Saddam remains could be identified: Scientist
Without a sample of his DNA or dental records, it would be difficult but not impossible to confirm the Iraqi leader's death, a forensic scientist said.world Updated: Jun 04, 2007 12:16 IST
If Saddam Hussein is dead, how will the world know?
Without a sample of his DNA or dental records, and with members of his inner circle unlikely to cooperate, it would be difficult but not impossible to confirm the Iraqi leader's death, a forensic scientist said.
As rumours swirled around Saddam, whose whereabouts remained unknown on Thursday after US tanks rumbled into central Baghdad on Wednesday, Dr. Lawrence Kobilinsky spoke with clinical detachment about clues that might have been left if Saddam died in a massive US bomb attack earlier this week.
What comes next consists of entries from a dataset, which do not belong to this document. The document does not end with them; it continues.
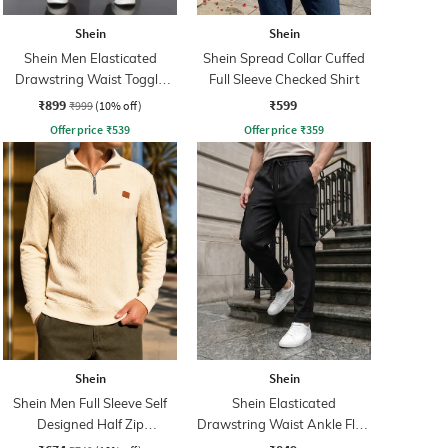
Shein
Shein
Shein Men Elasticated
Shein Spread Collar Cuffed
Drawstring Waist Toggle
Full Sleeve Checked Shirt
Detail Pant
₹899
₹599
₹999
(10% off)
Offer price
₹
539
Offer price
₹
359
Shein
Shein
Shein Men Full Sleeve Self
Shein Elasticated
Designed Half Zip
Drawstring Waist Ankle Flap
Sweatshirt
Detail Pants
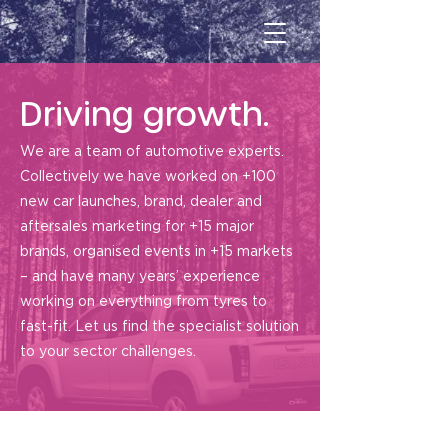
Driving growth.
We are a team of automotive experts.
Collectively we have worked on +100
new car launches, brand, dealer and
aftersales marketing for +15 major
brands, organised events in +15 markets
– and have many years’ experience
working on everything from tyres to
fast-fit. Let us find the specialist solution
to your sector challenges.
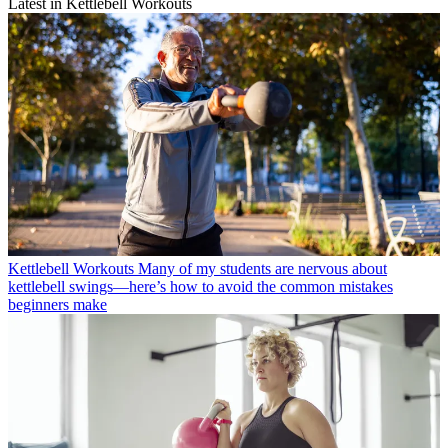
Latest in Kettlebell Workouts
Kettlebell Workouts
Many of my students are nervous about
kettlebell swings—here’s how to avoid the common mistakes
beginners make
Four 2,000-pound (900-kg) bombs reduced a building in Baghdad's Mansur district to rubble on Monday after the CIA received a tip that Saddam and his sons, Uday and Qusay, were inside meeting with Iraqi intelligence officials.
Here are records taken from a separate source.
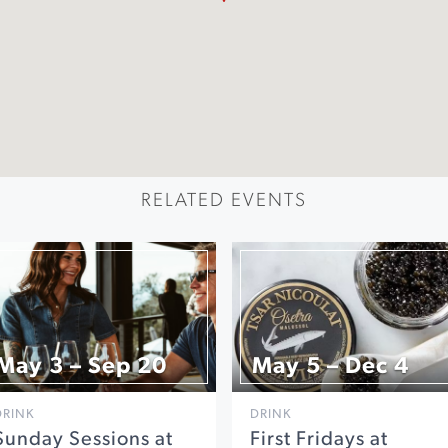
RELATED EVENTS
May 3 – Sep 20
May 5 – Dec 4
DRINK
DRINK
Sunday Sessions at
First Fridays at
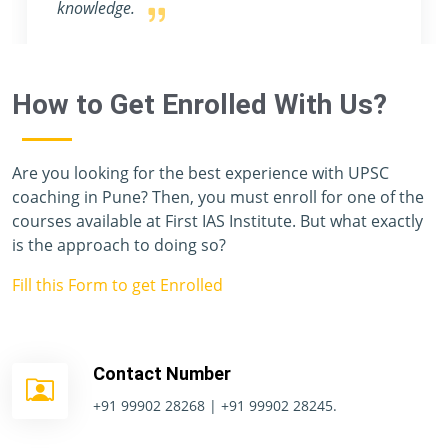
How to Get Enrolled With Us?
Are you looking for the best experience with UPSC
coaching in Pune? Then, you must enroll for one of the
courses available at First IAS Institute. But what exactly
is the approach to doing so?
Fill this Form to get Enrolled
Contact Number
+91 99902 28268 | +91 99902 28245.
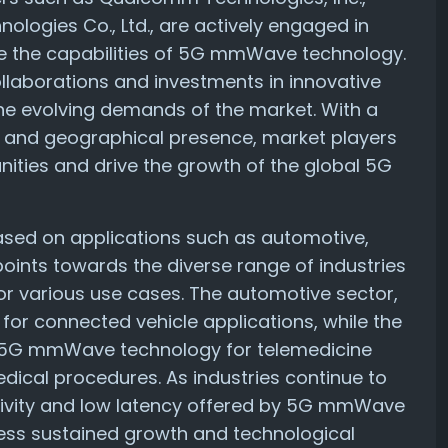
logies Co., Ltd., are actively engaged in
e the capabilities of 5G mmWave technology.
llaborations and investments in innovative
he evolving demands of the market. With a
s and geographical presence, market players
nities and drive the growth of the global 5G
ased on applications such as automotive,
points towards the diverse range of industries
 various use cases. The automotive sector,
 for connected vehicle applications, while the
 on 5G mmWave technology for telemedicine
edical procedures. As industries continue to
ivity and low latency offered by 5G mmWave
ness sustained growth and technological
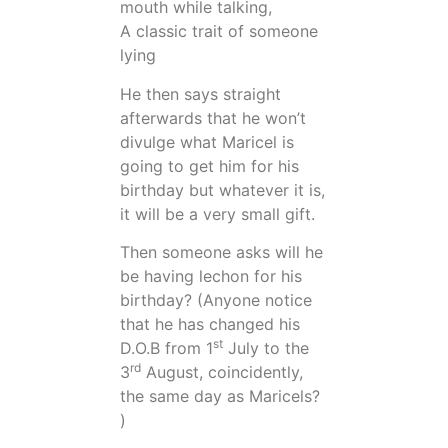
mouth while talking,
A classic trait of someone
lying
He then says straight
afterwards that he won’t
divulge what Maricel is
going to get him for his
birthday but whatever it is,
it will be a very small gift.
Then someone asks will he
be having lechon for his
birthday? (Anyone notice
that he has changed his
st
D.O.B from 1
July to the
rd
3
August, coincidently,
the same day as Maricels?
)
Despite the devastation, there might be enough evidence at that site to confirm Saddam's death, said Kobilinsky, a professor of forensic science at John Jay College of Criminal Justice in New York City.
"We don't know if he was even there; but assuming he was there, and assuming he is dead, the question is: 'Is his body intact or is it completely fragmented into large and small pieces?'" Kobilinsky said in a telephone interview.
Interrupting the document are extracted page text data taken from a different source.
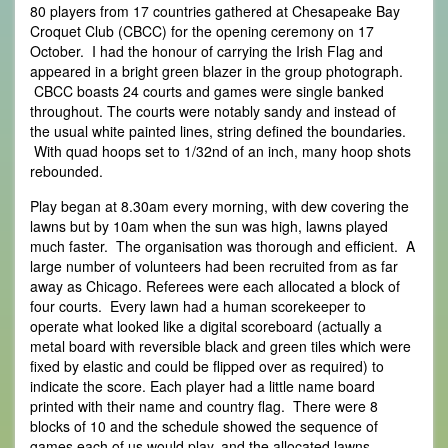
80 players from 17 countries gathered at Chesapeake Bay
Croquet Club (CBCC) for the opening ceremony on 17
October. I had the honour of carrying the Irish Flag and
appeared in a bright green blazer in the group photograph.
CBCC boasts 24 courts and games were single banked
throughout. The courts were notably sandy and instead of
the usual white painted lines, string defined the boundaries.
With quad hoops set to 1/32nd of an inch, many hoop shots
rebounded.
Play began at 8.30am every morning, with dew covering the
lawns but by 10am when the sun was high, lawns played
much faster. The organisation was thorough and efficient. A
large number of volunteers had been recruited from as far
away as Chicago. Referees were each allocated a block of
four courts. Every lawn had a human scorekeeper to
operate what looked like a digital scoreboard (actually a
metal board with reversible black and green tiles which were
fixed by elastic and could be flipped over as required) to
indicate the score. Each player had a little name board
printed with their name and country flag. There were 8
blocks of 10 and the schedule showed the sequence of
games each of us would play, and the allocated lawns.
"If it's intact, they might be able, through visual observation of his facial structure, determine if it's him or not," the scientist said.
Even if the face is not intact, the height and weight of the body or the presence of a distinguishing facial mole would be helpful, and it might be possible for investigators to obtain fingerprint samples from one of Saddam's palaces that could be used to confirm the death.
SADDAM'S Y CHROMOSOMES
However, reports of numerous Saddam look-alikes suggest that more technical methods might be needed, Kobilinsky said.
One way to confirm Saddam's death without banked samples of his DNA would be to get tissue samples from his body and those of his sons, if all three are found.
Because fathers pass along all of the genes on their Y chromosomes to their male children, Kobilinsky said, a check of the tissues of all three would be useful.
"If both sons are there, what they can do is examine the tissues and see if the Y chromosome material is identical and that way they actually can get some real hard data," he said.
Getting hard data about the ultimate fate of Saddam is essential, according to retired US Army Col. Laird Anderson, who now teaches at American University.
"The man (Saddam) has done a brilliant job of keeping his presence a mystery ... but I still think we have to have something that says our best evidence is that this is Saddam Hussein," Anderson said by telephone.
Without positive identification, Saddam could join Osama bin Laden as an enemy of the United States whose final whereabouts are unclear, Anderson said.
Another possibility is that without certainty, Saddam could become a laughingstock.
"I think he'll become a joke after a while, like Elvis or Hoffa," Anderson said.
Questions linger in some quarters about whether rock 'n roll icon Elvis Presley and labour leader Jimmy Hoffa are actually dead despite overwhelming evidence, and the same could hold for Saddam, he said.